In focusing on the operating results of Choice Bank through June 30, 2011, which included the significant net operating loss that was posted for the year ended December 31, 2010, the examination failed to recognize the improvements reflected in the Bank’s year-end 2011 and interim 2012 operating results.  The 2010 loss adversely impacted the bank’s capital ratios, reducing its Tier-1 Leverage Ratio to 7.22% as of December 31, 2010.  As a result, we agreed to stipulate to a consent order (the “Order”) with the FDIC and the Wisconsin Department of Financial Institutions (“DFI”) effective April 13, 2012 to restore the Bank’s capital ratios to more acceptable levels, among other things.

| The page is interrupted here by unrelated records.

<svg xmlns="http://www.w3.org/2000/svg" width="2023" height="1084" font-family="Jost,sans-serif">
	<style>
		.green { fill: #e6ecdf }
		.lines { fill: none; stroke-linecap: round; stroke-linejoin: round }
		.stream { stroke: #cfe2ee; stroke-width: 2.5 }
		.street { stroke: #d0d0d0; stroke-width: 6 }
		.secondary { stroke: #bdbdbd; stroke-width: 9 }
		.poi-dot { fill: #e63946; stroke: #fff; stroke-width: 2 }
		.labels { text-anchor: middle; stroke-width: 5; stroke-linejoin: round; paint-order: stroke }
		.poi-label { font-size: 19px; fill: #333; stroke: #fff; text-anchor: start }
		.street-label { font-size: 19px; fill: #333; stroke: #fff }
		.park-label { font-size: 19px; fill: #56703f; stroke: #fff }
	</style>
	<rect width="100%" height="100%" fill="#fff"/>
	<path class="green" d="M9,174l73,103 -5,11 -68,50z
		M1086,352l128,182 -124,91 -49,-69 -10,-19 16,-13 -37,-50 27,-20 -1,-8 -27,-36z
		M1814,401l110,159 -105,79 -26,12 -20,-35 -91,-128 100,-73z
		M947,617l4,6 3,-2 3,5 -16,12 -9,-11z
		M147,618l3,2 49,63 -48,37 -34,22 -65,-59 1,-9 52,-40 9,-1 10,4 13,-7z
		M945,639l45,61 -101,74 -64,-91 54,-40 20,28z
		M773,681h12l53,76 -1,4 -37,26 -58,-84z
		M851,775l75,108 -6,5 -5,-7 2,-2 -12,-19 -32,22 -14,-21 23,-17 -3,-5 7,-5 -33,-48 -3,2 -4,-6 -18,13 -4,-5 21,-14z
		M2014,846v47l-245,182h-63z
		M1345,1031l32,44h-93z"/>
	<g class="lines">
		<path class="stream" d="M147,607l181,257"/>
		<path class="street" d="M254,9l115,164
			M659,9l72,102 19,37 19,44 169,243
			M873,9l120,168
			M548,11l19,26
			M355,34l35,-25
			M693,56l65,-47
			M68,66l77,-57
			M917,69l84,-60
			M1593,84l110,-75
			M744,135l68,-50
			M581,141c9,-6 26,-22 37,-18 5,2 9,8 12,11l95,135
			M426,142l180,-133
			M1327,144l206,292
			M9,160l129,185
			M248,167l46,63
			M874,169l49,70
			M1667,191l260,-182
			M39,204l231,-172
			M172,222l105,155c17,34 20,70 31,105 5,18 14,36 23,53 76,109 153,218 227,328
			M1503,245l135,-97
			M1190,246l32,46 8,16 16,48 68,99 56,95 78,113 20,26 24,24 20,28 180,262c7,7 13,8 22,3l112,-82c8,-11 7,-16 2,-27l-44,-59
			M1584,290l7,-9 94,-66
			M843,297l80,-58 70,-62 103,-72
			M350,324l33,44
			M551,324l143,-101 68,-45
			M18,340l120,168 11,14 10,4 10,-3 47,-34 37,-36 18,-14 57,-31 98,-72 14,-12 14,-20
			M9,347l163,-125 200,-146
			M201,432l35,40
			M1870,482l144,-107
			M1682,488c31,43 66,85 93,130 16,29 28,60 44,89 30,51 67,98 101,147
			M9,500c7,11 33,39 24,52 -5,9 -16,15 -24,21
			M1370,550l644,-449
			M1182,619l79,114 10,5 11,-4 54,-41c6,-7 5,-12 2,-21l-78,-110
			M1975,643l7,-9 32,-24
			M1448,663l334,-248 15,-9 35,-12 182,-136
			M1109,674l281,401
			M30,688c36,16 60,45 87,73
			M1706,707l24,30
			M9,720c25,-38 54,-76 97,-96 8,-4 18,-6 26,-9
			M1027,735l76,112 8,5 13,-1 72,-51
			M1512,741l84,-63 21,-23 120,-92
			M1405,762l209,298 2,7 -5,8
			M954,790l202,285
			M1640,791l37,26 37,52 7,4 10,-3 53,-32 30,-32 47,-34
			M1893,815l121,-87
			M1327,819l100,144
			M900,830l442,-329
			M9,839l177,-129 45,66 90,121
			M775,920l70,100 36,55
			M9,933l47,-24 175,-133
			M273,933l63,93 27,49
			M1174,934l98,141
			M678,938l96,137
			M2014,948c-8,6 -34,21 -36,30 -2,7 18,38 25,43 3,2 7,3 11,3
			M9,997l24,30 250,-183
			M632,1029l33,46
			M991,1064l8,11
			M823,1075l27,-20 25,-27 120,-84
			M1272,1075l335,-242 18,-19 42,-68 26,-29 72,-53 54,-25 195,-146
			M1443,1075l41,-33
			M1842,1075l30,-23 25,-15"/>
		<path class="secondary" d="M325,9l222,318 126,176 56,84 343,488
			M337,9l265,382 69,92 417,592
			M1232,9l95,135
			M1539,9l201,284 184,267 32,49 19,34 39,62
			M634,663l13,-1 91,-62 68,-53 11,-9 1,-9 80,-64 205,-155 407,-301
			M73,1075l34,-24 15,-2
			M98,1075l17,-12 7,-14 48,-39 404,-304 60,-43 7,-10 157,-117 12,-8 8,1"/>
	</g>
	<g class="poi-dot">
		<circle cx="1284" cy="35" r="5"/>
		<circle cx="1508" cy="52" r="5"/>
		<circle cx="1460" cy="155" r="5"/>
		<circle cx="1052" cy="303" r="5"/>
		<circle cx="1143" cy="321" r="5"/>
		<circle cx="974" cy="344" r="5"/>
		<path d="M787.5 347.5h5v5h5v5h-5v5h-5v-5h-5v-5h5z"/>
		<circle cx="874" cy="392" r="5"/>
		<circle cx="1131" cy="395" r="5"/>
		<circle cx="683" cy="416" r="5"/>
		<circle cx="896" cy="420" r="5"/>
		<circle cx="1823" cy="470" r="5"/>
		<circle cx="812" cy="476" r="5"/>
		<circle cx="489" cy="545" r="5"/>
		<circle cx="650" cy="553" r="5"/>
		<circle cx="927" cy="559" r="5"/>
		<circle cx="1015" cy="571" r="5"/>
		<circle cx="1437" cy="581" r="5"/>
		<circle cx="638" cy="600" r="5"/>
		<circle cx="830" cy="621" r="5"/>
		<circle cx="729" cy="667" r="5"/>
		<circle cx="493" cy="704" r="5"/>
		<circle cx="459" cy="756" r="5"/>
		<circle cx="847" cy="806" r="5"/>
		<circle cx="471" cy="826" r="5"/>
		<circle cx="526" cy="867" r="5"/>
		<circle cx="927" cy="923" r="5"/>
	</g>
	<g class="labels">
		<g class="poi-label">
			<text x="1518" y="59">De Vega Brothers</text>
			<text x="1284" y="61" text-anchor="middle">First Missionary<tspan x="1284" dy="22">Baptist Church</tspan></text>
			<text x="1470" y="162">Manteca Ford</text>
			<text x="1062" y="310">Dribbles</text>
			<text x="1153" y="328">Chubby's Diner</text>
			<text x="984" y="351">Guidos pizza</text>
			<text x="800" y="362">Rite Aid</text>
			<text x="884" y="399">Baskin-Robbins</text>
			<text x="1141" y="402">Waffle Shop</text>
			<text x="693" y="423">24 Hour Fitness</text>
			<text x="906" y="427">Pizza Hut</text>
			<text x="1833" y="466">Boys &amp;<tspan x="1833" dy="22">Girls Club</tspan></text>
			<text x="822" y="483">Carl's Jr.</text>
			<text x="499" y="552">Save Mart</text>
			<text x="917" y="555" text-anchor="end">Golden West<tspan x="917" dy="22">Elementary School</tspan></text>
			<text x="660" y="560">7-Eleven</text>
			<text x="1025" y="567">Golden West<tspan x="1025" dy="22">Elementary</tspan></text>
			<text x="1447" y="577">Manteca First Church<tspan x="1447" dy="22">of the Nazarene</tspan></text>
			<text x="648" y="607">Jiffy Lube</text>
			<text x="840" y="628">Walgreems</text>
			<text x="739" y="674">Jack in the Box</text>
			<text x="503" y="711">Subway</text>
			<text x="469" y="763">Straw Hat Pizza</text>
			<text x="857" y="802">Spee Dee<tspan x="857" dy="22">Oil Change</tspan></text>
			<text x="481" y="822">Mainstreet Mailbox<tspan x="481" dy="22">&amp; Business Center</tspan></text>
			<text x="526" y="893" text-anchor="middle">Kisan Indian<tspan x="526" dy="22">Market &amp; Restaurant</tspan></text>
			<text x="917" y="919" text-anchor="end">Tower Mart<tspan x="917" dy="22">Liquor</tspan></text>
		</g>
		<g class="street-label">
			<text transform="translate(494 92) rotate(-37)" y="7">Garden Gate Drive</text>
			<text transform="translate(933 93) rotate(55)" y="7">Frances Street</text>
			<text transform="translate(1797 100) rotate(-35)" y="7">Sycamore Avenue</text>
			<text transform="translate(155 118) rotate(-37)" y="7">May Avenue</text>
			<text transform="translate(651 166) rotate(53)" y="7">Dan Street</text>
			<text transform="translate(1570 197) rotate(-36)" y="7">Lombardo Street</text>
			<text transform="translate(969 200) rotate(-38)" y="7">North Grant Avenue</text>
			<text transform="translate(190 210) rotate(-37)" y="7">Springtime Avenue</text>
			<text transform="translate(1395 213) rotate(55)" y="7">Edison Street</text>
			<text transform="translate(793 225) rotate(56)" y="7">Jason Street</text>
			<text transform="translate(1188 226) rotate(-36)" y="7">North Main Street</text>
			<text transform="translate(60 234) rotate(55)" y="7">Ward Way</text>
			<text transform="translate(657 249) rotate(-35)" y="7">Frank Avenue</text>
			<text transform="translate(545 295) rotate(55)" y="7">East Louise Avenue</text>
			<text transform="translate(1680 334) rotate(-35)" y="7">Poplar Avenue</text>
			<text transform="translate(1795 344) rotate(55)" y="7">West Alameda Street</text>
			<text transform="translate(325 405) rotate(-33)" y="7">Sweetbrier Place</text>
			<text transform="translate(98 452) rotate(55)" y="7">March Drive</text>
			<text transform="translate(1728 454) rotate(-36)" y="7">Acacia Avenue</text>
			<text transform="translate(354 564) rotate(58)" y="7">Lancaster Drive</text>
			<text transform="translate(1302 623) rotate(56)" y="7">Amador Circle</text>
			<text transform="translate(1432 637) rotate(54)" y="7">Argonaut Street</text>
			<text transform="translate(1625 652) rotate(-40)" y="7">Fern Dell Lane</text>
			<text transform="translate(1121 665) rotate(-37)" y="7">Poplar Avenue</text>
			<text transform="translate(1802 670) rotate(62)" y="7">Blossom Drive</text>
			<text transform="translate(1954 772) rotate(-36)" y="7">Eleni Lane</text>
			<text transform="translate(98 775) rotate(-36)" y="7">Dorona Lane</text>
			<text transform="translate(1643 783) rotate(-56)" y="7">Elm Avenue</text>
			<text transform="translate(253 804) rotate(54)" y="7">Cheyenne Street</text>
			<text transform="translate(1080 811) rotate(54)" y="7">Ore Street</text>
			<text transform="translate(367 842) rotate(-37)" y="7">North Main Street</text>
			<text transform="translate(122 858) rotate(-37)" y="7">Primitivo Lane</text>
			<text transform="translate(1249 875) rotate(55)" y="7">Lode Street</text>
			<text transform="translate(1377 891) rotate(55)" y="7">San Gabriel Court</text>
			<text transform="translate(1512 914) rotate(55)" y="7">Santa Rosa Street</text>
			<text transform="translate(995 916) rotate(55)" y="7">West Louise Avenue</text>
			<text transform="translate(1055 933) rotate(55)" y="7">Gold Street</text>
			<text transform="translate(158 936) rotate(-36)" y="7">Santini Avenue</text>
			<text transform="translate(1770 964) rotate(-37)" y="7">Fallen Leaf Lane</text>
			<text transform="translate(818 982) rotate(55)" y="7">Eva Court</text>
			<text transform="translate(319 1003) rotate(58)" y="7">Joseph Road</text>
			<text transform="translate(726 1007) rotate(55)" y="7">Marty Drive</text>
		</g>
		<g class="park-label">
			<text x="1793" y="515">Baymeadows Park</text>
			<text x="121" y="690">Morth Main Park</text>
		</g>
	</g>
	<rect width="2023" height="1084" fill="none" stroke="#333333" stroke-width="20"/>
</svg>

How will this impact Choice Bank and you, our shareholders?  Your board of directors believes this will have not have a materially adverse impact on the current and future success of Choice Bank.  During the life of the Order, the FDIC and DFI are requiring the Bank to maintain a Tier-1 Leverage Ratio of 9.0% and a Total Risk-Based Capital Ratio of 12.0%.  At the time the Board passed its resolution to accept the Order, the Bank was already in compliance with this requirement.  As of March 31, 2012, the Bank’s Tier-1 Leverage Ratio was 9.52% and its Total Risk-Based Capital Ratio was 13.52%.  The Order does not require any specific additional write-down in asset values, nor does it require any immediate increase in our loan loss reserve funding.  Further, acknowledging the positive impact to the Bank of the recent changes in its management team, the Order does not require an external Management Study, which is prevalent in many other similar orders issued by the FDIC as of late.  With the exception of a 3.0% quarterly growth restriction, there is nothing in the Order which will have a direct and immediate restrictive impact on our financial condition, future operating results, or long-term strategic plan.  Although financial regulators are typically slow to acknowledge improvement in a Bank’s financial condition; based on our most recent operating results, we are confident that we will be able to comply with each of the mandates of the Order no later than the date of our next regulatory examination.


If you have any questions with regard to this matter, please contact J. Scott Sitter at (920) 267-8052.  We look forward to visiting with you on June 7, 2012.


Sincerely,

 

 

 

 

/s/ Rodney R. Oilschlager

/s/ J. Scott Sitter

Rodney R. Oilschlager

J. Scott Sitter

Chairman of the Board

President / CEO


This letter may contain forward-looking statements and information.  Actual results could differ materially from those indicated by such statement and information.  We face various risks that could adversely affect our ability to achieve the desired results.  Information regarding these risks and other cautionary statements is available on page 1 of Choice Bancorp’s Annual Report for year ended December 31, 2011.